Written task | Count the lines in the entries below that contain the string "series", and give only that number.

Records for the task |
□ □ □ □ □ □ □

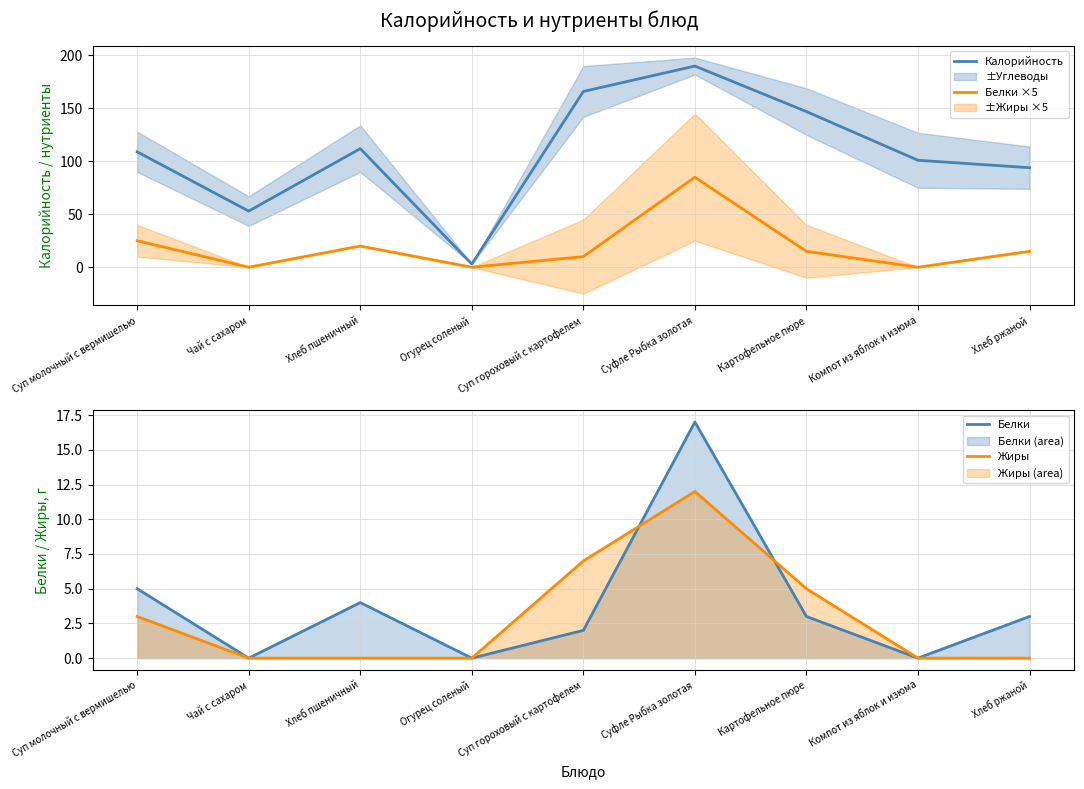

What is the difference between the maximum and minimum values in the Белки series?

17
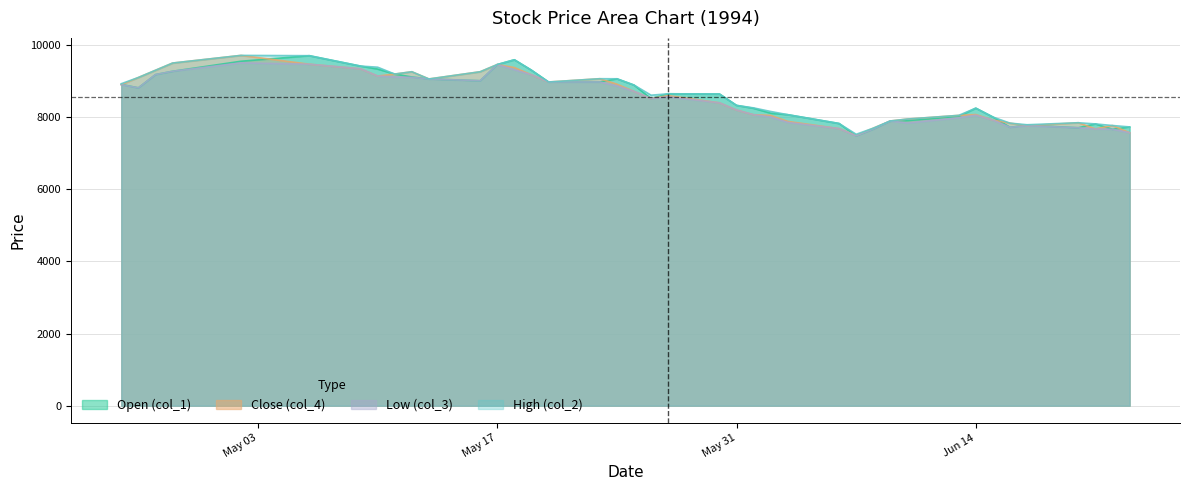

What is the lowest value of the Close (col_4) series?

7490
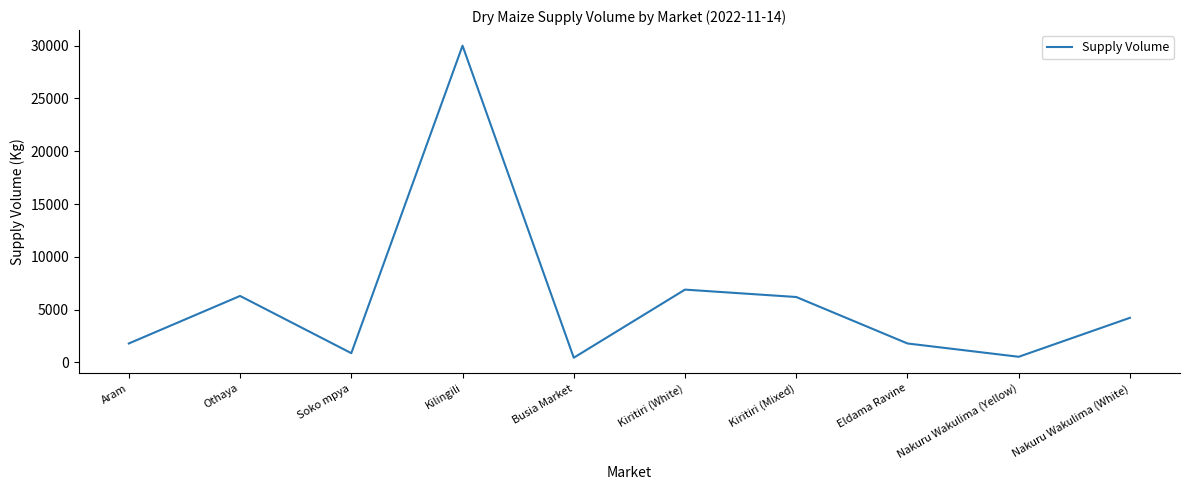

What is the difference between the second highest and second lowest values?

6360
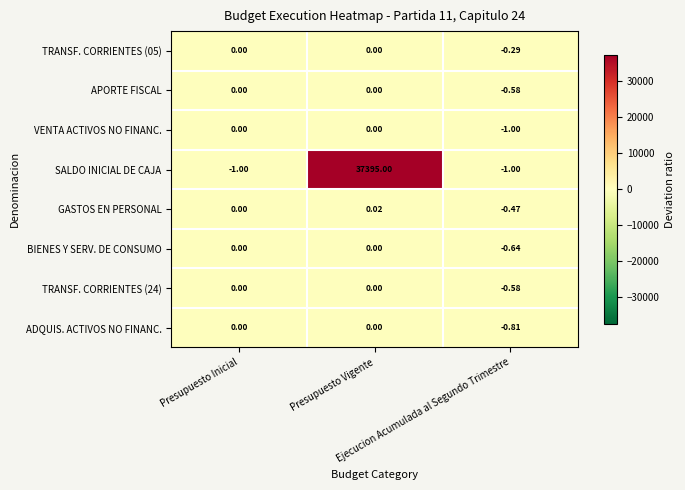

Which series has the largest total across all categories?

SALDO INICIAL DE CAJA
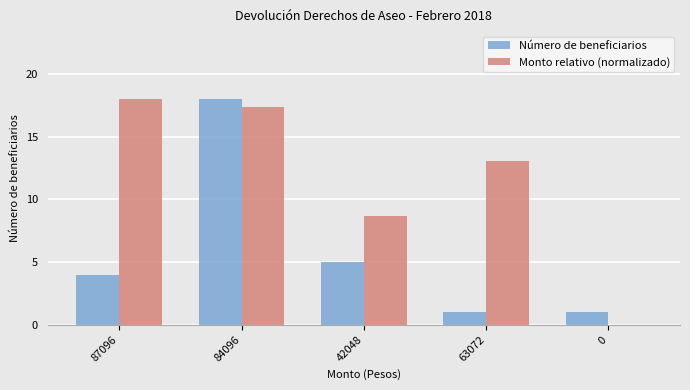

Is it true that Número de beneficiarios equals 1.0 at 0?

True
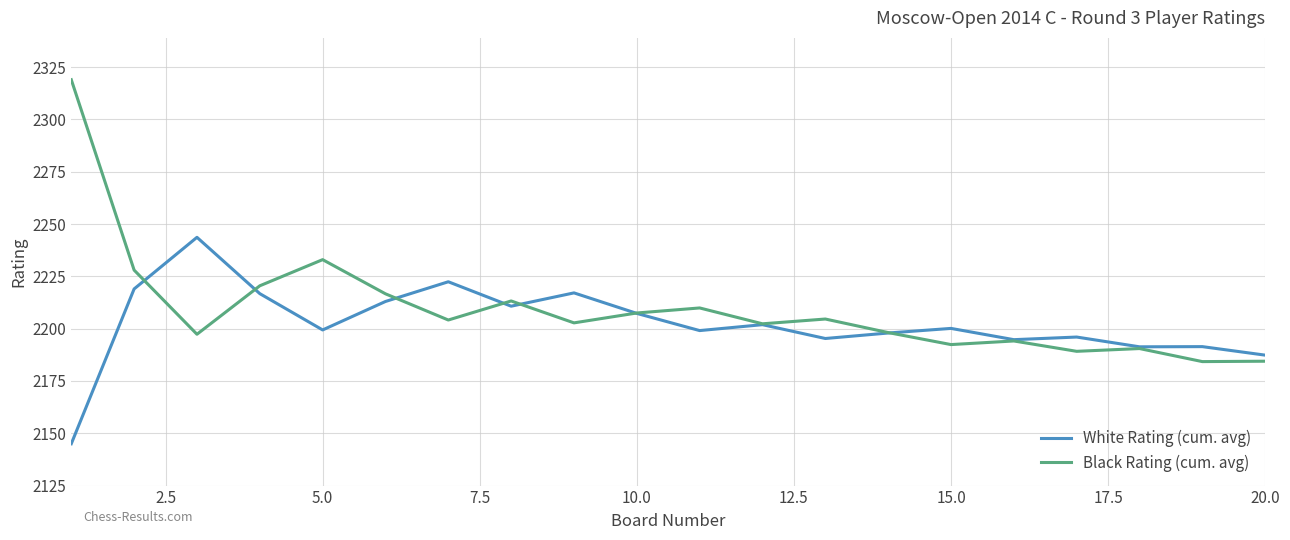

Which series has the largest range (max minus min)?

Black Rating (cum. avg)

□ □ □ □ □ □ □

Worked solution | 4